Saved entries
====================
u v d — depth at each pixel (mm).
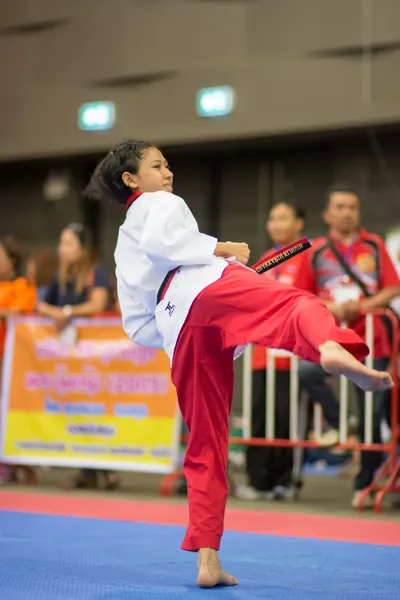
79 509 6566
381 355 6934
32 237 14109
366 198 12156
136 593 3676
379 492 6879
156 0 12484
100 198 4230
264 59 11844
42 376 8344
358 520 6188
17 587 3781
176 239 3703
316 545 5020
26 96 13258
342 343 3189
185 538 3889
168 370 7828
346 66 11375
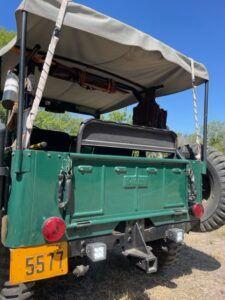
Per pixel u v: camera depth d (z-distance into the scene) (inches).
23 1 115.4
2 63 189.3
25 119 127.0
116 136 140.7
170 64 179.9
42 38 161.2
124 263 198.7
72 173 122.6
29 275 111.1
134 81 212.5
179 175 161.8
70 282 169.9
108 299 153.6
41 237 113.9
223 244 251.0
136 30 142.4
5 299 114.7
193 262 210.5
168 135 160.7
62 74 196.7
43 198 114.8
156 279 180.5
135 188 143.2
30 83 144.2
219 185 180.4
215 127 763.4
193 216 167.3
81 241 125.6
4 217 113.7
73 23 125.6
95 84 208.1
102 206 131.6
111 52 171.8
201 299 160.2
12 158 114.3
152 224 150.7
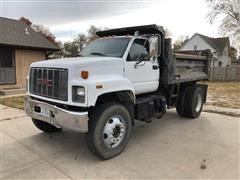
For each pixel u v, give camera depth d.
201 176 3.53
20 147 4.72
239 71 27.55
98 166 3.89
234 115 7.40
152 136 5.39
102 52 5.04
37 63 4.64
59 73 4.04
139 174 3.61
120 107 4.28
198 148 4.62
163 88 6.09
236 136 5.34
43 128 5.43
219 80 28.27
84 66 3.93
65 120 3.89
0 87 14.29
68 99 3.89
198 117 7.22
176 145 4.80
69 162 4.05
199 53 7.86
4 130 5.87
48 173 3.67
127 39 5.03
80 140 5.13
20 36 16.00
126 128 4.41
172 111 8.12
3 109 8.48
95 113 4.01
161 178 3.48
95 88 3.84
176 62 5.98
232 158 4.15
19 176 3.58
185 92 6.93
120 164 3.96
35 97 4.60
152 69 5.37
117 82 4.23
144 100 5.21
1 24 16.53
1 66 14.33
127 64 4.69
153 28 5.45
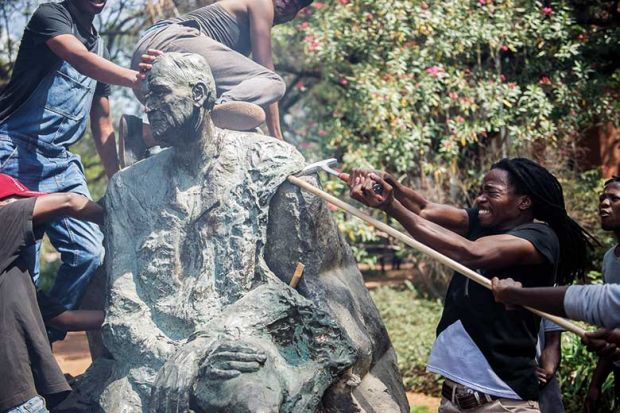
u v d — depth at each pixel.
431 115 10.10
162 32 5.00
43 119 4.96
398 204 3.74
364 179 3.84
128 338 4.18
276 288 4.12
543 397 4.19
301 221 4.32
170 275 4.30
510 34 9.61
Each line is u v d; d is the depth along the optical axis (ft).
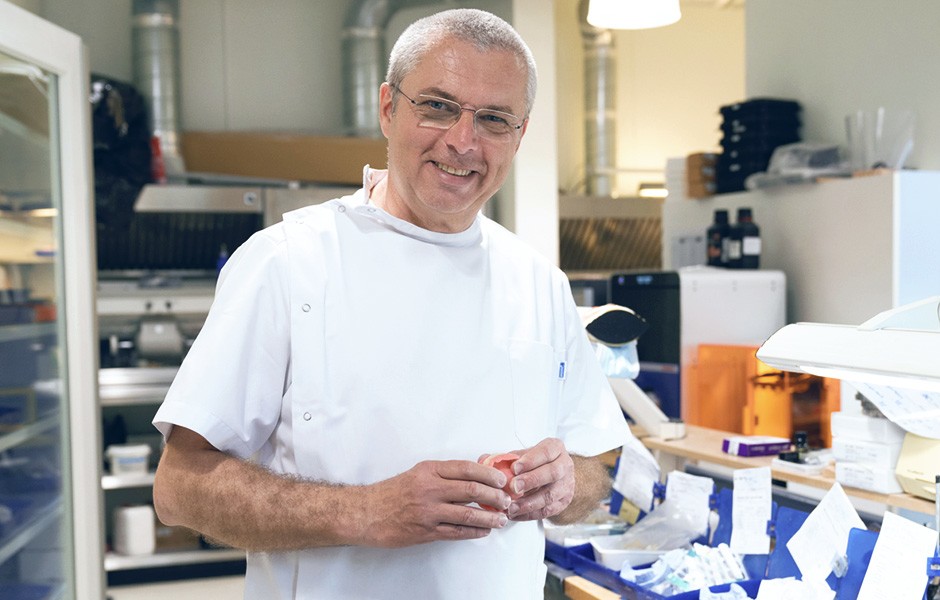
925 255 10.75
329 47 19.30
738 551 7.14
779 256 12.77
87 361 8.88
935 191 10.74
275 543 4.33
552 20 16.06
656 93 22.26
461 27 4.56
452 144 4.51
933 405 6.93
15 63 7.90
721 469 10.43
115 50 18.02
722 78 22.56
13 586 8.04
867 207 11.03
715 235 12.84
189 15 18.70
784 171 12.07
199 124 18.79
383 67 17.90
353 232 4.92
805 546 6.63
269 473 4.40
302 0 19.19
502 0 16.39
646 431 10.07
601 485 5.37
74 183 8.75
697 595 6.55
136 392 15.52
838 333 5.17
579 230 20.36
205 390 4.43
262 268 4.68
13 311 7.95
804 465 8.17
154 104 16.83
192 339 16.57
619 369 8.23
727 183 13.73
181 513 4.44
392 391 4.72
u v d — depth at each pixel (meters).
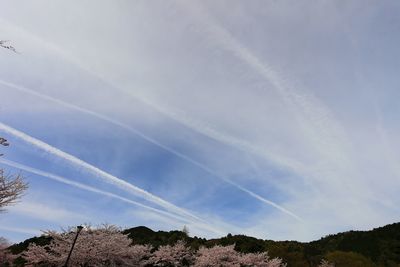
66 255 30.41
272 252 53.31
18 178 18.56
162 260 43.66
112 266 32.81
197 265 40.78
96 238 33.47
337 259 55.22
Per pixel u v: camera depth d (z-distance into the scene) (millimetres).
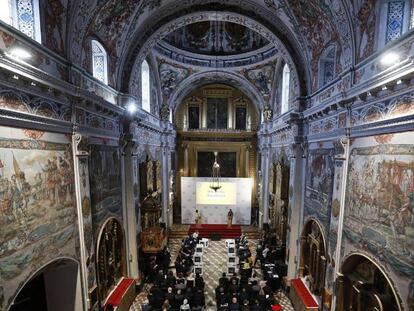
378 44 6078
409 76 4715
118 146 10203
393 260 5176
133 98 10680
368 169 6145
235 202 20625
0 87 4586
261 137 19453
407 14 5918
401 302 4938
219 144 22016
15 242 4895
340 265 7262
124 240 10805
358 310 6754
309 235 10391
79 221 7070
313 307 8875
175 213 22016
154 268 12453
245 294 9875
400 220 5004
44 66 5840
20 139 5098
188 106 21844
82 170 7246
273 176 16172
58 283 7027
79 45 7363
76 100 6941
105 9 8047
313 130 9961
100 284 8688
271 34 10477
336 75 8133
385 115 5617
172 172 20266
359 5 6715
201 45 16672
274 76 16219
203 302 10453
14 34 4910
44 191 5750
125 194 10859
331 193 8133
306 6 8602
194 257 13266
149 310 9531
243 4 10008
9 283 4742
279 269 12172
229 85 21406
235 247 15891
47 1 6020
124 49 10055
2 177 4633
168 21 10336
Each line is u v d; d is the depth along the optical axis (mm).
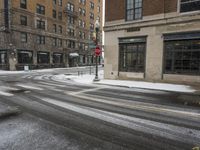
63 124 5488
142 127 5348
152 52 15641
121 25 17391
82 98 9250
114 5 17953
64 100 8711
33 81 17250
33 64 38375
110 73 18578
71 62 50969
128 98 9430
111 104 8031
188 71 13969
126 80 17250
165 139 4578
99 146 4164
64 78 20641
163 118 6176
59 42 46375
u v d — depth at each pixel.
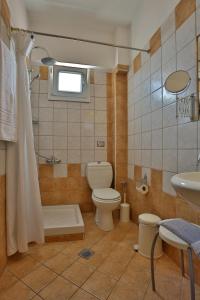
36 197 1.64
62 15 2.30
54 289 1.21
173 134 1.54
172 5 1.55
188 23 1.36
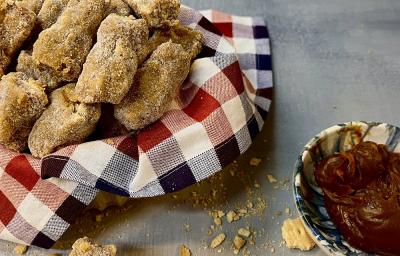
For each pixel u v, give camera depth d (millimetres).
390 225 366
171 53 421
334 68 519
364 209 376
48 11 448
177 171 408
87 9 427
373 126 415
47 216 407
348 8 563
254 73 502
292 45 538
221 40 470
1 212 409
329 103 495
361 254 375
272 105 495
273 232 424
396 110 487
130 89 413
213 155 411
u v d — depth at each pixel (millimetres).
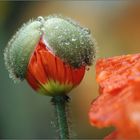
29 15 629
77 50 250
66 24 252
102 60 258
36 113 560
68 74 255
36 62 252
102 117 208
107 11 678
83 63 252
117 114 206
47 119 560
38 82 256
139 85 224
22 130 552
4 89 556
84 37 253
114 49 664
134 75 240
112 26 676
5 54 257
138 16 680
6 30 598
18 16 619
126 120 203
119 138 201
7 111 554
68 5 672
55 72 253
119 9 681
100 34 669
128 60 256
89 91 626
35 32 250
====================
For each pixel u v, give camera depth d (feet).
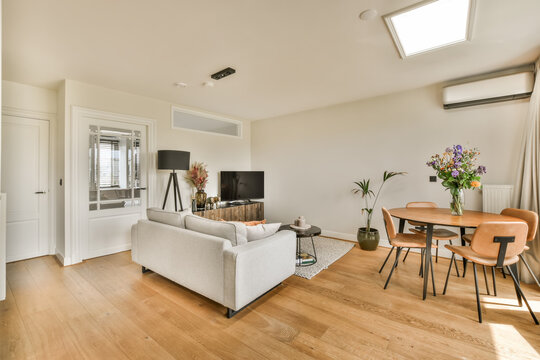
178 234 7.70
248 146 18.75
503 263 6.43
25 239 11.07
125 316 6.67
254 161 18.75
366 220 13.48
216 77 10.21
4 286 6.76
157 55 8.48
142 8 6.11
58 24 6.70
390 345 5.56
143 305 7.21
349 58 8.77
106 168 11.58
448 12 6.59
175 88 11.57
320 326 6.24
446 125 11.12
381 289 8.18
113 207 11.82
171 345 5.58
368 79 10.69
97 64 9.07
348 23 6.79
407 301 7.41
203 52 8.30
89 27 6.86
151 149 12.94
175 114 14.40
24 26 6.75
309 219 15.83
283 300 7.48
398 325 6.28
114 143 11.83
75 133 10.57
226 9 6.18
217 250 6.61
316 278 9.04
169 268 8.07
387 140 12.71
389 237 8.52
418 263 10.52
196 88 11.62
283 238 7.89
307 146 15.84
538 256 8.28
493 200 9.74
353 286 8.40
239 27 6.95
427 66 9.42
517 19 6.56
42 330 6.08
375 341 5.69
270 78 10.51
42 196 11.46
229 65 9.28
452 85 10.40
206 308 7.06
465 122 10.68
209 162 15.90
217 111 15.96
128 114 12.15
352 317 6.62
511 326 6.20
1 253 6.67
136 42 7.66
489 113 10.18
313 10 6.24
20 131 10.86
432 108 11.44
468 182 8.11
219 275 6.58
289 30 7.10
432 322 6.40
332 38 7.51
====================
Your task is to collect every line above that contains the word "give".

▶ [SOLUTION FOR THIS TASK]
For each pixel u v, give camera depth d.
For each pixel u v, give camera depth d (millimetres).
For each pixel u v, give camera depth d (feet).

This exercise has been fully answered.